Chroniques

par david verdier

Anne Gastinel et le Quatuor Diotima
création française de Farrago de Gérard Pesson

Théâtre des Bouffes du nord, Paris
- 25 novembre 2013

Agenda chargé pour le Quatuor Diotima. Après São Paulo, Berlin, Edimbourg en passant par Huddersfield, les quatre musiciens posent leurs valises aux Bouffes du nord. Le programme présente trois univers fondamentalement différents et complémentaires – à l'image d'un quatuor s'appropriant l'effacement des frontières comme marque stylistique.

Avec l'opus 3 d'Alban Berg, les Diotima choisissent d'interpréter une œuvre qui prolongera le projet discographique en cours chez Naïve autour de la Seconde École de Vienne.
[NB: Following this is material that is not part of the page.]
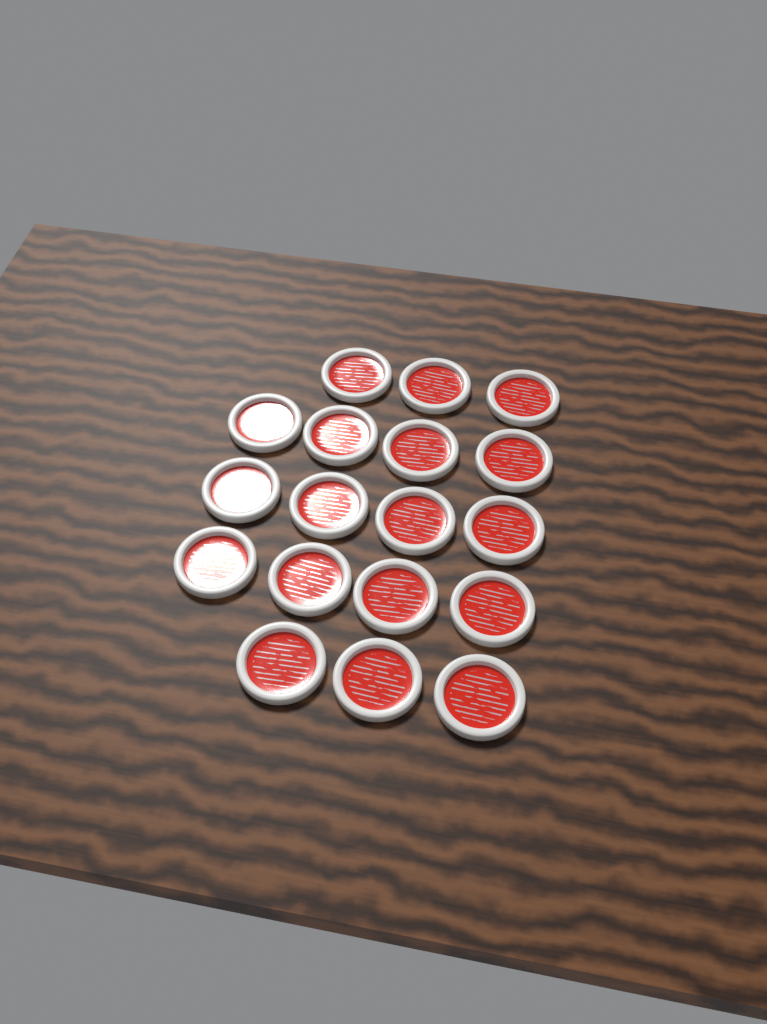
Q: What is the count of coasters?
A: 18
Dernière partition composée sous la supervision d'Arnold Schönberg, elle se caractérise par une austérité et un désenchantement qui annonce par fragments une personnalité bientôt en pleine mutation. Le Langsam initial est construit selon une forme sonate suivie d'un vaste développement. L'alternance des espaces-temps tantôt en expansion, tantôt plus resserrée, se combine dans des alliages ambigus que rien ne vient dissiper. Le vibrato d’Yun-Peng Zhao dessine une ligne assez dure qui ne se libère qu'au moment de la coda. L'âpreté du deuxième mouvement, Maßig modéré, donne à la forme rondo un caractère intransigeant, plus proche du modèle sériel que de l'onirisme vénéneux de la Suite lyrique.

Vingt ans après Respirez, ne respirez plus, Gérard Pesson revient à l'écriture pour quatuor à cordes avec Farrago, sa troisième page du genre. Derrière le trompe-l’œil furieusement dilettante, on retrouve sans surprise un métier aguerri et la maîtrise absolue d'une palette d'effets. Les modes de jeu alternent fragmentations et affects dans une stratification fragile d'impacts sensitifs sollicitant l'écoute avec des invites très explicites… « Je veux être poète et je travaille à me rendre voyant » écrivait Rimbaud à Georges Izambard et Paul Demeny. Impossible de ne pas penser à ce dérèglement de tous les sens auquel fait référence la musique de Pesson (au point de confondre les acceptions et d'inviter à littéralement inverser le sonore pour n'en retenir que le stimulus formel). Cette impression de pose continue laisserait facilement penser que la composition se réduit à un art du ludique et de la légèreté.

Schubert fait partie des incursions récurrentes du Quatuor Diotima dans ce qu'il est convenu d'appeler le « répertoire ». Sans avoir encore entendu le récent enregistrement du Quintette en ut majeur D.956 (Naïve), on était tout de même curieux d'écouter le résultat de la collaboration avec Anne Gastinel. Dès les premières notes, le souvenir des quatuors d’Onslow remonte à la surface [lire notre chronique du 27 février 2010], comme la confirmation d'une adéquation avec cet univers pictural et littéraire. On pourra être déçu par la tension parasite qui surgit çà et là dans l'Allegro initial, mais la plénitude suspendue de l'Adagio est, elle, proprement stupéfiante. La lumière diffuse et les alliages de timbres fluctuent au gré des interventions du Goffriller d'Anne Gastinel, dont à de nombreuses reprises la sonorité de grand orgue noie l'équilibre général. Avec l'Allegretto furibond, la concentration finit par l'emporter et les lignes se resserrent fort heureusement. Sans qu’elle soit pleinement convaincante, on ne pourra donc rester insensible à cette proposition hors des sentiers battus.